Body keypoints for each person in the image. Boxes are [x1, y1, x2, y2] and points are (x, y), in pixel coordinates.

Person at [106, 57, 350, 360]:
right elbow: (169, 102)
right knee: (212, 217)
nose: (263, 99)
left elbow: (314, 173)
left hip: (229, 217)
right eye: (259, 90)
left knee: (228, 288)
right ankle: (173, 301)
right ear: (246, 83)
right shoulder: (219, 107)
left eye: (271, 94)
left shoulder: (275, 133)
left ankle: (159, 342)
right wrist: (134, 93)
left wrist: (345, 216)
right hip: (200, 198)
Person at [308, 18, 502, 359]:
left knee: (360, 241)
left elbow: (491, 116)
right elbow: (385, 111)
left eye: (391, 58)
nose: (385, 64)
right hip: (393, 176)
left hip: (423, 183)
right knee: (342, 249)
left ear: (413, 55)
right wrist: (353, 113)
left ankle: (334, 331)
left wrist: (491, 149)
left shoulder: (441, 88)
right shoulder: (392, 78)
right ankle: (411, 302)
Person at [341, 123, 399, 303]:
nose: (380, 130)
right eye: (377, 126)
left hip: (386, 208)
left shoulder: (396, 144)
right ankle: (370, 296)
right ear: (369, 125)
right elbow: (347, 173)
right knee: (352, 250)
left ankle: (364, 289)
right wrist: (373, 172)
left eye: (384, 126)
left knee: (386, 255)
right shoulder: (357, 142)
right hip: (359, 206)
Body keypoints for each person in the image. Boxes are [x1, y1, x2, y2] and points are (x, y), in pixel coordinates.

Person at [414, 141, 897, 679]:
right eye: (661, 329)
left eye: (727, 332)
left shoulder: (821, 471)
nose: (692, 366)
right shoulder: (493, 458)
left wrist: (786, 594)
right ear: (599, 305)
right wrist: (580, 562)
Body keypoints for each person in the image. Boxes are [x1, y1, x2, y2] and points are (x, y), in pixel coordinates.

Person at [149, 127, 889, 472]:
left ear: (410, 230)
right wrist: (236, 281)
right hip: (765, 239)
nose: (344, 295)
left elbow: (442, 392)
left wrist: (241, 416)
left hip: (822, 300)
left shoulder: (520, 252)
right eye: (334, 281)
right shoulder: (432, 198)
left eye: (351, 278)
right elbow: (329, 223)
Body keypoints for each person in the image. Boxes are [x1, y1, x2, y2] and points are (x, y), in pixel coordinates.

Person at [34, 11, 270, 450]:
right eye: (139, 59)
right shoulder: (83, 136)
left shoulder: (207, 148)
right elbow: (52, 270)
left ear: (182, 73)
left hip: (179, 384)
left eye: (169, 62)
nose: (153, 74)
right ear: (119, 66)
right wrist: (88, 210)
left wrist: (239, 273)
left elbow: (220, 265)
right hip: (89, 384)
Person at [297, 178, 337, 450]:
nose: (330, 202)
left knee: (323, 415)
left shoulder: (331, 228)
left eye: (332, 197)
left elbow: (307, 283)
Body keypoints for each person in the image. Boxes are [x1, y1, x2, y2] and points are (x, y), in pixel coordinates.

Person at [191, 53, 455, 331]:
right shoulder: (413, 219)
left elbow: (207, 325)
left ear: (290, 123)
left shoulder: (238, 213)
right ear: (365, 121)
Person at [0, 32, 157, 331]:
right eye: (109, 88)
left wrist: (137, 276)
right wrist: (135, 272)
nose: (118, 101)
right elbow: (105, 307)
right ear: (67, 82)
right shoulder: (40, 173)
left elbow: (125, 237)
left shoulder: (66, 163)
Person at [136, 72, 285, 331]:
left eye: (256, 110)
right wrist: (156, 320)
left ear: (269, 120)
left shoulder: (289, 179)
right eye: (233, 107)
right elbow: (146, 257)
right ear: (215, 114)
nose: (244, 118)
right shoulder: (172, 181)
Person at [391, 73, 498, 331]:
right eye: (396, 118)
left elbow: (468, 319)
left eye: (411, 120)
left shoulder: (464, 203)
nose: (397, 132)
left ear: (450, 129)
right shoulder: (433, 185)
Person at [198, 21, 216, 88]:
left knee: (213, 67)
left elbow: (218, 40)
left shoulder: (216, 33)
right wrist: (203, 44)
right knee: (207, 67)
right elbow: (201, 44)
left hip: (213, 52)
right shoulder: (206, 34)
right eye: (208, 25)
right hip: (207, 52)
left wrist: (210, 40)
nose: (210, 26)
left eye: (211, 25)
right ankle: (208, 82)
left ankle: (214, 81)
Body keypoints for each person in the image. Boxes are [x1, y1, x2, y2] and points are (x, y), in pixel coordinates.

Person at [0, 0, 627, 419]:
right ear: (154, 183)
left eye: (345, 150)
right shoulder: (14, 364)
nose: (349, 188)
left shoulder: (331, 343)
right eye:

━━━━━━━━━━

* _Directions_
Give an exact copy of all the data shown above.

* _Task response_
Body keypoints for each person in the image. Boxes are [x1, y1, x2, y2] and points are (x, y), in pixel coordinates.

Person at [106, 57, 350, 360]:
right elbow: (169, 102)
right knee: (212, 217)
nose: (263, 99)
left elbow: (314, 173)
left hip: (229, 217)
right eye: (259, 90)
left knee: (228, 288)
right ankle: (173, 301)
right ear: (246, 83)
right shoulder: (219, 107)
left eye: (271, 94)
left shoulder: (275, 133)
left ankle: (159, 342)
right wrist: (134, 93)
left wrist: (345, 216)
right hip: (200, 198)
Person at [308, 18, 502, 359]:
left knee: (360, 241)
left elbow: (491, 116)
right elbow: (385, 111)
left eye: (391, 58)
nose: (385, 64)
right hip: (393, 176)
left hip: (423, 183)
right knee: (342, 249)
left ear: (413, 55)
right wrist: (353, 113)
left ankle: (334, 331)
left wrist: (491, 149)
left shoulder: (441, 88)
right shoulder: (392, 78)
right ankle: (411, 302)
Person at [341, 123, 399, 303]:
nose: (380, 130)
right eye: (377, 126)
left hip: (386, 208)
left shoulder: (396, 144)
right ankle: (370, 296)
right ear: (369, 125)
right elbow: (347, 173)
right knee: (352, 250)
left ankle: (364, 289)
right wrist: (373, 172)
left eye: (384, 126)
left knee: (386, 255)
right shoulder: (357, 142)
right hip: (359, 206)
Body keypoints for each person in the image. Boxes are [x1, y1, x2, y2] and points are (x, y), in pixel coordinates.

Person at [414, 141, 897, 679]:
right eye: (661, 329)
left eye: (727, 332)
left shoulder: (821, 471)
nose: (692, 366)
right shoulder: (493, 458)
left wrist: (786, 594)
right ear: (599, 305)
right wrist: (580, 562)
Body keypoints for each person in the image. Boxes are [x1, y1, x2, y2] and points are (x, y), in pixel coordinates.

Person at [149, 127, 889, 472]:
left ear: (410, 230)
right wrist: (236, 281)
right hip: (765, 239)
nose: (344, 295)
left elbow: (442, 392)
left wrist: (241, 416)
left hip: (822, 300)
left shoulder: (520, 252)
right eye: (334, 281)
right shoulder: (432, 198)
left eye: (351, 278)
right elbow: (329, 223)
Body keypoints for each person in the image. Boxes are [x1, y1, x2, y2] and points are (x, y), in pixel coordinates.

Person at [34, 11, 270, 450]:
right eye: (139, 59)
right shoulder: (83, 136)
left shoulder: (207, 148)
right elbow: (52, 270)
left ear: (182, 73)
left hip: (179, 384)
left eye: (169, 62)
nose: (153, 74)
right ear: (119, 66)
right wrist: (88, 210)
left wrist: (239, 273)
left elbow: (220, 265)
right hip: (89, 384)
Person at [297, 178, 337, 450]:
nose: (330, 202)
left knee: (323, 415)
left shoulder: (331, 228)
left eye: (332, 197)
left elbow: (307, 283)
Body keypoints for each person in the image. Boxes are [x1, y1, x2, y2] and points are (x, y), in pixel coordinates.

Person at [191, 53, 455, 331]:
right shoulder: (413, 219)
left elbow: (207, 325)
left ear: (290, 123)
left shoulder: (238, 213)
right ear: (365, 121)
Person at [0, 32, 157, 331]:
right eye: (109, 88)
left wrist: (137, 276)
right wrist: (135, 272)
nose: (118, 101)
right elbow: (105, 307)
right ear: (67, 82)
right shoulder: (40, 173)
left elbow: (125, 237)
left shoulder: (66, 163)
Person at [136, 72, 285, 331]:
left eye: (256, 110)
right wrist: (156, 320)
left ear: (269, 120)
left shoulder: (289, 179)
right eye: (233, 107)
right elbow: (146, 257)
right ear: (215, 114)
nose: (244, 118)
right shoulder: (172, 181)
Person at [391, 73, 498, 331]:
right eye: (396, 118)
left elbow: (468, 319)
left eye: (411, 120)
left shoulder: (464, 203)
nose: (397, 132)
left ear: (450, 129)
right shoulder: (433, 185)
Person at [198, 21, 216, 88]:
left knee: (213, 67)
left elbow: (218, 40)
left shoulder: (216, 33)
right wrist: (203, 44)
right knee: (207, 67)
right elbow: (201, 44)
left hip: (213, 52)
right shoulder: (206, 34)
right eye: (208, 25)
right hip: (207, 52)
left wrist: (210, 40)
nose: (210, 26)
left eye: (211, 25)
right ankle: (208, 82)
left ankle: (214, 81)
Body keypoints for each person in the image. Boxes are [x1, y1, x2, y2] and points are (x, y), in pixel coordinates.

Person at [0, 0, 627, 419]:
right ear: (154, 183)
left eye: (345, 150)
right shoulder: (14, 364)
nose: (349, 188)
left shoulder: (331, 343)
right eye:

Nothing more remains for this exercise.